The village extends for about ¾ m. along the W.
bank of the river N. of the confluence with the Bourn
Brook and is about 700 yds. E. to W. at the N. end.
Here a wide E. and W. street, formerly a green, lies on
the line of the trackway. To the S.E. is a second street
whose zig-zag course to the bridge is a survival of a
system of paths and lanes between old rectangular
closes; other elements of this gridiron lay-out, e.g. 'Mill
Way', can still be traced. Skinner's map of 1666
(King's College muniments) shows the lay-out in an
earlier stage of disintegration. On a low bluff above
the Brook at N.G. TL 43115487 was Tarter's Well
(perhaps a corruption of 'St. Etheldreda's Well') now
ploughed out but originally connected to the village
by a causeway (S. P. Widnall, A History of Grantchester
(1875), 27–8 and 144–5); the causeway can still be
traced on air photographs.
Grantchester now contains 1392 acres. In 1850 it was
nearly 200 acres larger and included the old Whiteditch
Field and Newnham Crofts (see Monument (24)),
ceded to Cambridge in 1911. The principal feature is a
low watershed between the Bourn Brook and the river.
The land is chalk marl, gault, gravel and alluvium, and
nowhere reaches 100 ft. above O.D. The boundary
mostly follows the river and the brook on the E. and
S.; elsewhere it takes account of pre-existing fields,
except in the N. where it is less indented.
Corpus Christi College have been patrons of the
living since their foundation, but the village also has a
close connection with King's College who in 1452
bought a large estate here from the executors of Henry
Somer, late Chancellor of the Exchequer (John Saltmarsh 'A College Home-Farm in the 15th century',
Economic History III, 11 (Feb. 1936), 155–72). The manor
house (Monument (2)) may have been built by Somer.
In addition to the college connections Grantchester
has been for many years a place of recreation and retirement for the students and scholars of the university in
general. Some of the smaller buildings put up between
1715 and 1850 are not without academic overtones, the
effect of which is enhanced by a pleasant diversity of
materials, including brick, studwork and clay bat.
General enclosure, by act of 1799, does not seem to have
had much effect.
a(1) Parish Church of St. Andrew and St. Mary
stands on a slight rise to the S.W. of the village street
in an enclave of the manor house site; the curved wall
of the churchyard on the N. and E., of field stones, with
four pilaster buttresses, a seep hole and copings of
dressed stone, is of mediaeval origin; on the W. an
old brick wall is that of the garden of Manor Farm
(Monument (2)), part of which is now an extension of
the churchyard. The church consists of a Chancel, Nave
with S. aisle and N. porch, and a West Tower. The walls
are for the most part plastered externally save for the
S. aisle of 1877, and for the chancel which is faced with
clunch ashlar. The roofs are tiled.
= = = =
_EXERCISE 1:_ Duplicate the stretch of the Grantchester description from "In addition to" through "had much effect.".
_EXERCISE 2:_ Pick out every line of the listing that contains the string "appoggiatura", where case counts.

_INPUT:_
= = = =
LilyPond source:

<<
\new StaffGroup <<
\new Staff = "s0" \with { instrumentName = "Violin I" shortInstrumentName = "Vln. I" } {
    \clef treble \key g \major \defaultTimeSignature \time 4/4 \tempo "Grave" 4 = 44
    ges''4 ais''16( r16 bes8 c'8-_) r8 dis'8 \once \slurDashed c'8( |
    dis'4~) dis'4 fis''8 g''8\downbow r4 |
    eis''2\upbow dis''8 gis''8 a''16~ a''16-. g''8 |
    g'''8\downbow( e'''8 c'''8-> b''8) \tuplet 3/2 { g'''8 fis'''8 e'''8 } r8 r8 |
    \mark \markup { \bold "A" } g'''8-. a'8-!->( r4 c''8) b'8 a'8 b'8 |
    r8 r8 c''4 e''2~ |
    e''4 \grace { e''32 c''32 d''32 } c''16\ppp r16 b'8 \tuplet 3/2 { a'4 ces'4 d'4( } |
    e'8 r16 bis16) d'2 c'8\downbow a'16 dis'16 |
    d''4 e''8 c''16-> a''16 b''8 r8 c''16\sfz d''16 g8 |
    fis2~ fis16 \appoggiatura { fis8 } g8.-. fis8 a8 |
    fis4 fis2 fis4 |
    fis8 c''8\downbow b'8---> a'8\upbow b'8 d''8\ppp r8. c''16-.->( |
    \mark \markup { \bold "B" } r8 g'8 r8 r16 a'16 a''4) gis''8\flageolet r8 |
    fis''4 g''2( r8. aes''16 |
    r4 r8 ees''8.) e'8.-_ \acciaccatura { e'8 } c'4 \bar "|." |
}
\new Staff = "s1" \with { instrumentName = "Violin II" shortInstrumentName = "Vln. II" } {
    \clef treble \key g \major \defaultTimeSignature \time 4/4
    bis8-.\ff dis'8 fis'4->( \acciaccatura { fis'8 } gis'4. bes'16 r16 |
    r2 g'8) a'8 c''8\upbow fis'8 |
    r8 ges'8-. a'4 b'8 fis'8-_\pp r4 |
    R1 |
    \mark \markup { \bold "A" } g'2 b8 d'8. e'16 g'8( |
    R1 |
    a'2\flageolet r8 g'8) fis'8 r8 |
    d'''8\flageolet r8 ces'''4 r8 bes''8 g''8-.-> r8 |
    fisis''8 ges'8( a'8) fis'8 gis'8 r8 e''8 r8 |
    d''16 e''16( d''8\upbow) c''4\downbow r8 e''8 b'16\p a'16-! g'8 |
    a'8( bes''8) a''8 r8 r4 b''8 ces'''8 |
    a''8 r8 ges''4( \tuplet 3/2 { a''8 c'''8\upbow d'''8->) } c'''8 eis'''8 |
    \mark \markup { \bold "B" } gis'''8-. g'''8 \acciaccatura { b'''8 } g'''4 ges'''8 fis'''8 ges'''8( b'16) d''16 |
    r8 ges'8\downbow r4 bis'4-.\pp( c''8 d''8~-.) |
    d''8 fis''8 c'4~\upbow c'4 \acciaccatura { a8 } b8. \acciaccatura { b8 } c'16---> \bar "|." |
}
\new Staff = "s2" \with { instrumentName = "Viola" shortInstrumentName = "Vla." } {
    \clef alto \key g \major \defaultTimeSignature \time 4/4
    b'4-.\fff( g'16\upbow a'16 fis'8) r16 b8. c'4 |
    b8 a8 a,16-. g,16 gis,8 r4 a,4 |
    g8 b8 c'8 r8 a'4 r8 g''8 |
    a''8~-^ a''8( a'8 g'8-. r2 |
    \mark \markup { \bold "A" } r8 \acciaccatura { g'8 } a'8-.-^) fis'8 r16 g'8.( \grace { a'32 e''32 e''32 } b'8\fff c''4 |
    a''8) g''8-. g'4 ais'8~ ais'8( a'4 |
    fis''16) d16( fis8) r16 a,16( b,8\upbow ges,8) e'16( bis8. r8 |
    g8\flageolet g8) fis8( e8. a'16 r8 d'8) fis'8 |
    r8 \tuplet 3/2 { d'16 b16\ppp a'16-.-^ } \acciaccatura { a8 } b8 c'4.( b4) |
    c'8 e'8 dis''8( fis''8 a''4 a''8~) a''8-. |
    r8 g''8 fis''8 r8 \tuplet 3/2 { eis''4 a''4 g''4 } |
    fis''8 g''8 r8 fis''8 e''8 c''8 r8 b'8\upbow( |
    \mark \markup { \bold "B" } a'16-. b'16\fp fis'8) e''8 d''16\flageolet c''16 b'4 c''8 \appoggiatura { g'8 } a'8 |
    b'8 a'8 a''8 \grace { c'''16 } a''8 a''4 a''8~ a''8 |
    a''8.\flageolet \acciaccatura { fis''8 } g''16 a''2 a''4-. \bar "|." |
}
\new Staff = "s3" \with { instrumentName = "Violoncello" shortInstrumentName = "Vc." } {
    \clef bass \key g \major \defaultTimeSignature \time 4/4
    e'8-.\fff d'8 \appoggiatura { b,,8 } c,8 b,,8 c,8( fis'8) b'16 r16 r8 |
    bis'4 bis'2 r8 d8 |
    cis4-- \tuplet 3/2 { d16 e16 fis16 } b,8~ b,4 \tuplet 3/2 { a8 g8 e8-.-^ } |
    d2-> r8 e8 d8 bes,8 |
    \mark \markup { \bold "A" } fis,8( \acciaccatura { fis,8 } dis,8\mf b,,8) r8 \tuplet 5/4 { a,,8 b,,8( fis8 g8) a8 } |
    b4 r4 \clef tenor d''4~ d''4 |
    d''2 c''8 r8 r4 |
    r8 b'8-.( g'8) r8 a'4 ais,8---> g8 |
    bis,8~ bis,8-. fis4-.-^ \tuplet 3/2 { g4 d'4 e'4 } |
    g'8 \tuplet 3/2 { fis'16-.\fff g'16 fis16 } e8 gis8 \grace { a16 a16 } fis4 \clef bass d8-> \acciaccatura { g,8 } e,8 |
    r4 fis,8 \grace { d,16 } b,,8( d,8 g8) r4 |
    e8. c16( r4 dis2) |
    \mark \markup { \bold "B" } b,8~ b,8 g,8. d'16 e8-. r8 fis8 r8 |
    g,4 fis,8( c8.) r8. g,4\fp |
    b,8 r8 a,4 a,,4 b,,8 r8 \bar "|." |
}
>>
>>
= = = =
_EXERCISE RESULT 1:_
In addition to the college connections Grantchester
has been for many years a place of recreation and retirement for the students and scholars of the university in
general. Some of the smaller buildings put up between
1715 and 1850 are not without academic overtones, the
effect of which is enhanced by a pleasant diversity of
materials, including brick, studwork and clay bat.
General enclosure, by act of 1799, does not seem to have
had much effect.

_EXERCISE RESULT 2:_
    fis2~ fis16 \appoggiatura { fis8 } g8.-. fis8 a8 |
    \mark \markup { \bold "B" } a'16-. b'16\fp fis'8) e''8 d''16\flageolet c''16 b'4 c''8 \appoggiatura { g'8 } a'8 |
    e'8-.\fff d'8 \appoggiatura { b,,8 } c,8 b,,8 c,8( fis'8) b'16 r16 r8 |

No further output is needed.